Saved entries:

▬▬▬

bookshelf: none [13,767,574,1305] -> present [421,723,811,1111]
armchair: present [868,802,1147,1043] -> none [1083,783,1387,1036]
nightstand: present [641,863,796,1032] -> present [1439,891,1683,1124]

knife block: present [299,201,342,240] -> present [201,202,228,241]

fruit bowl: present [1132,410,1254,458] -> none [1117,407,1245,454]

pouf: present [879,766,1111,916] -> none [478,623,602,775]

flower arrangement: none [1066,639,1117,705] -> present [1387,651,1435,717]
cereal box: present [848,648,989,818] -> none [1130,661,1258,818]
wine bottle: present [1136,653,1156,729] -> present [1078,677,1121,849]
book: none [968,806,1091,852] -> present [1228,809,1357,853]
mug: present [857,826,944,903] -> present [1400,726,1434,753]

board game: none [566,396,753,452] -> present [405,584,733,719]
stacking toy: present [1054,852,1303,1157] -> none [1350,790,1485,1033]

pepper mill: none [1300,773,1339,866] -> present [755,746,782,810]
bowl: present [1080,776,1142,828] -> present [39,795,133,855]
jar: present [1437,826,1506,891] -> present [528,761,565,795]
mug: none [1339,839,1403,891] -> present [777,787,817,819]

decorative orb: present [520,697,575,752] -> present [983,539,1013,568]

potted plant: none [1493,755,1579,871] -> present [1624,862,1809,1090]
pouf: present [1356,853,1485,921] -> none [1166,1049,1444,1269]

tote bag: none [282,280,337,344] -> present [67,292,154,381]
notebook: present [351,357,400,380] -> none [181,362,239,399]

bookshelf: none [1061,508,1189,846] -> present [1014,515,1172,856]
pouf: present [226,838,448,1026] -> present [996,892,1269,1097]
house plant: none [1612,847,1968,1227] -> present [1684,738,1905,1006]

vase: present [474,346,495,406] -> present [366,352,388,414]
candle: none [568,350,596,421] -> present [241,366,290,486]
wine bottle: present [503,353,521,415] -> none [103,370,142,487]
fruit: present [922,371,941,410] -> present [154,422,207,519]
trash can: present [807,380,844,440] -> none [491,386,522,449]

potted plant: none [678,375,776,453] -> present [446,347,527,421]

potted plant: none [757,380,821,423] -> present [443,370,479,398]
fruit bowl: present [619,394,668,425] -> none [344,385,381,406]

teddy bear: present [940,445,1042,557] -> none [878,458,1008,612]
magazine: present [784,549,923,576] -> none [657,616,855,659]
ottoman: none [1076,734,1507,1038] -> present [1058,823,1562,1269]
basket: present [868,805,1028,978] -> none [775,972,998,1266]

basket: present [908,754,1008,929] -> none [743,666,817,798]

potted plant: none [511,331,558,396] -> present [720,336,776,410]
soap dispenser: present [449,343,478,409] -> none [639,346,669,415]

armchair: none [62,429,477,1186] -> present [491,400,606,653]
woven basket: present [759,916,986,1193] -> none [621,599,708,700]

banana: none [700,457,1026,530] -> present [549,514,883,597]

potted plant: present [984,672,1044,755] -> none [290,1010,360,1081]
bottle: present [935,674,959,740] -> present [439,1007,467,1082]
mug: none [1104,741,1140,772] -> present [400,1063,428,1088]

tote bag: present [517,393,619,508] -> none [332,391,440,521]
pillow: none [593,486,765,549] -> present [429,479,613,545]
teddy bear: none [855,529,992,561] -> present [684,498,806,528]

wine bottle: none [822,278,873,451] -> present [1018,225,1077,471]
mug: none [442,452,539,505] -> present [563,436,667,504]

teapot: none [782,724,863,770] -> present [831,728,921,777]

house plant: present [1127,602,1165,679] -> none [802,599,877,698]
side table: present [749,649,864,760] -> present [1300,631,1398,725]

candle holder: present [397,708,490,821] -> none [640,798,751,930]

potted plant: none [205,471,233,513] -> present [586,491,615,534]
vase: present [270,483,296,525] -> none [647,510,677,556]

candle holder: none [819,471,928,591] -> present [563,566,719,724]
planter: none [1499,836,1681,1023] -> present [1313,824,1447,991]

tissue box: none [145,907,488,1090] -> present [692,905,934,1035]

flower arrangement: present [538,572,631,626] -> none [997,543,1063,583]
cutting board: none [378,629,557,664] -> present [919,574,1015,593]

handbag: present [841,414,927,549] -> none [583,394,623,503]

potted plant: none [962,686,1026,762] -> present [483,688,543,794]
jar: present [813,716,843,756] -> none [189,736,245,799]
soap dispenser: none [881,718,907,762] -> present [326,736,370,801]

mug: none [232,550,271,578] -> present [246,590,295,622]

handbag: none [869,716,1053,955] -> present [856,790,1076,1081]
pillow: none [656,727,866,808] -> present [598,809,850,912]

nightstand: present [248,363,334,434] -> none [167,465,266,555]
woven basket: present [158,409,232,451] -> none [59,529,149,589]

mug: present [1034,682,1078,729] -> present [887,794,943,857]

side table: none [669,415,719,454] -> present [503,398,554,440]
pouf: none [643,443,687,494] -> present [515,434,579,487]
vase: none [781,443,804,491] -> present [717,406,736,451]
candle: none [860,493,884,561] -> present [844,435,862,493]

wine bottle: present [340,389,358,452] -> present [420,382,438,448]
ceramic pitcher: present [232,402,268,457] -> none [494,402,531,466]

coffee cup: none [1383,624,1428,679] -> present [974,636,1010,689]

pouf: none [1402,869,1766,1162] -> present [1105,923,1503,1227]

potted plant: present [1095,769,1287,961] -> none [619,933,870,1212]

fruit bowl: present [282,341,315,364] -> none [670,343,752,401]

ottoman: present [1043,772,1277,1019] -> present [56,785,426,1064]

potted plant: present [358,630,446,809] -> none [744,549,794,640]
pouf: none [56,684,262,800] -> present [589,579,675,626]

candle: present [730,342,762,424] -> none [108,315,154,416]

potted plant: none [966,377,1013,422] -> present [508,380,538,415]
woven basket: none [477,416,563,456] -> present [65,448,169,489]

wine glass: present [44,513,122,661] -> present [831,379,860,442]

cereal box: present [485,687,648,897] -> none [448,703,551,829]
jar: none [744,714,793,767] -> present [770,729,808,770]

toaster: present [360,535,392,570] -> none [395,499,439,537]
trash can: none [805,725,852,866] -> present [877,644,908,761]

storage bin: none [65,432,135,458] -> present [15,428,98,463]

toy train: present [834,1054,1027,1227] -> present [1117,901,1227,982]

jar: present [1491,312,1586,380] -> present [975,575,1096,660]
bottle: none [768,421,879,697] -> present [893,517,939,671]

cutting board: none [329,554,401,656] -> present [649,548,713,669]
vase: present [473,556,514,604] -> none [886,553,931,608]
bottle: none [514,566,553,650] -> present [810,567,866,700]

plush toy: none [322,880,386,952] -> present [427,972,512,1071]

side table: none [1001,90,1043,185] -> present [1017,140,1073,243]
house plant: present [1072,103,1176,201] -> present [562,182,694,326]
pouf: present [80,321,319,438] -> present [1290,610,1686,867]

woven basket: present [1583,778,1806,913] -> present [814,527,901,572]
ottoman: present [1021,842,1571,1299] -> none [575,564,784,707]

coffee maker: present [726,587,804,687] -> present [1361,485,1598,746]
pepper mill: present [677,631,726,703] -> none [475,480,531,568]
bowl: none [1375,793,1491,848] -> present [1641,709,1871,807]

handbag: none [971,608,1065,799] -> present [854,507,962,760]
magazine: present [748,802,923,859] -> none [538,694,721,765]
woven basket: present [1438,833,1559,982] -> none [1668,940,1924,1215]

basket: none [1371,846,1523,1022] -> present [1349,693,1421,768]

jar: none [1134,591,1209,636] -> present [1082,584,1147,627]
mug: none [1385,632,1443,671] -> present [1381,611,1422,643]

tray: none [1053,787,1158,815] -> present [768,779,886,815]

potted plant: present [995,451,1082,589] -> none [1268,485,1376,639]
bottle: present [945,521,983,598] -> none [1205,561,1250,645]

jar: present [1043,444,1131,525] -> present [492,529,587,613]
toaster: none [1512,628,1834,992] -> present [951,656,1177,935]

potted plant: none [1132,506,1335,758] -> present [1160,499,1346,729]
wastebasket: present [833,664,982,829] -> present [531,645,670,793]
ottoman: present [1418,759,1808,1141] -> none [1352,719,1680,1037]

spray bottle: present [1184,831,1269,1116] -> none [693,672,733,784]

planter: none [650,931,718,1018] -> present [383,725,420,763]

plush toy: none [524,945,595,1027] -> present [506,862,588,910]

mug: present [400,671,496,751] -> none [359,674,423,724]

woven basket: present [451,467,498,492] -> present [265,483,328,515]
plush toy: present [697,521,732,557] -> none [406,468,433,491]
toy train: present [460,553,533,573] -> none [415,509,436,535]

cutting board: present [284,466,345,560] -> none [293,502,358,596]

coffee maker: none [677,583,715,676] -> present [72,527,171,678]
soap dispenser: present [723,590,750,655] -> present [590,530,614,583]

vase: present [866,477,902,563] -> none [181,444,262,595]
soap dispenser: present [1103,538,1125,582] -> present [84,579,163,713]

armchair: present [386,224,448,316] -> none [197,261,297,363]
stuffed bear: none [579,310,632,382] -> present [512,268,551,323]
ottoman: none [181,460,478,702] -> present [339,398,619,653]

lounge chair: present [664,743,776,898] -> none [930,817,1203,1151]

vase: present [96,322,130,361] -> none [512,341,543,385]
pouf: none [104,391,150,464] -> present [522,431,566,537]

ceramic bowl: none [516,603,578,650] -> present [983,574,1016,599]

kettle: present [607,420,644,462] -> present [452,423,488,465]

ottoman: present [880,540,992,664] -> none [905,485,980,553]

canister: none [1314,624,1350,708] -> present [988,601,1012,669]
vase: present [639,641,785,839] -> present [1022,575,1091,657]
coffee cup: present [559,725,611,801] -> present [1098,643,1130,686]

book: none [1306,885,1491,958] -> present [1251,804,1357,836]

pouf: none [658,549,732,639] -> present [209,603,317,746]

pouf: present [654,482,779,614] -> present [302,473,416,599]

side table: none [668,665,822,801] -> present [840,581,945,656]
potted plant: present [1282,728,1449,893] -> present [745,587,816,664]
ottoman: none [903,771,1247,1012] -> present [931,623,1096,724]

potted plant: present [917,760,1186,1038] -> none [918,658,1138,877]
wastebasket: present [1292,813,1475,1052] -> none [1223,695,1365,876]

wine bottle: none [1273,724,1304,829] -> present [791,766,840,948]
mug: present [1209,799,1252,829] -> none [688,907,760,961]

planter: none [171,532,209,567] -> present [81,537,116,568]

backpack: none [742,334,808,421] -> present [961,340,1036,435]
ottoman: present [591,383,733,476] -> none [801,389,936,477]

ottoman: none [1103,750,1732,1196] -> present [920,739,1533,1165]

▬▬▬

Task brief → In the records above, the line with "candle: present [730,342,762,424]" marks the start and the line with "jar: none [744,714,793,767]" marks the end; copy that stretch exactly, both lines included, and nothing else.

Your response →
candle: present [730,342,762,424] -> none [108,315,154,416]

potted plant: none [966,377,1013,422] -> present [508,380,538,415]
woven basket: none [477,416,563,456] -> present [65,448,169,489]

wine glass: present [44,513,122,661] -> present [831,379,860,442]

cereal box: present [485,687,648,897] -> none [448,703,551,829]
jar: none [744,714,793,767] -> present [770,729,808,770]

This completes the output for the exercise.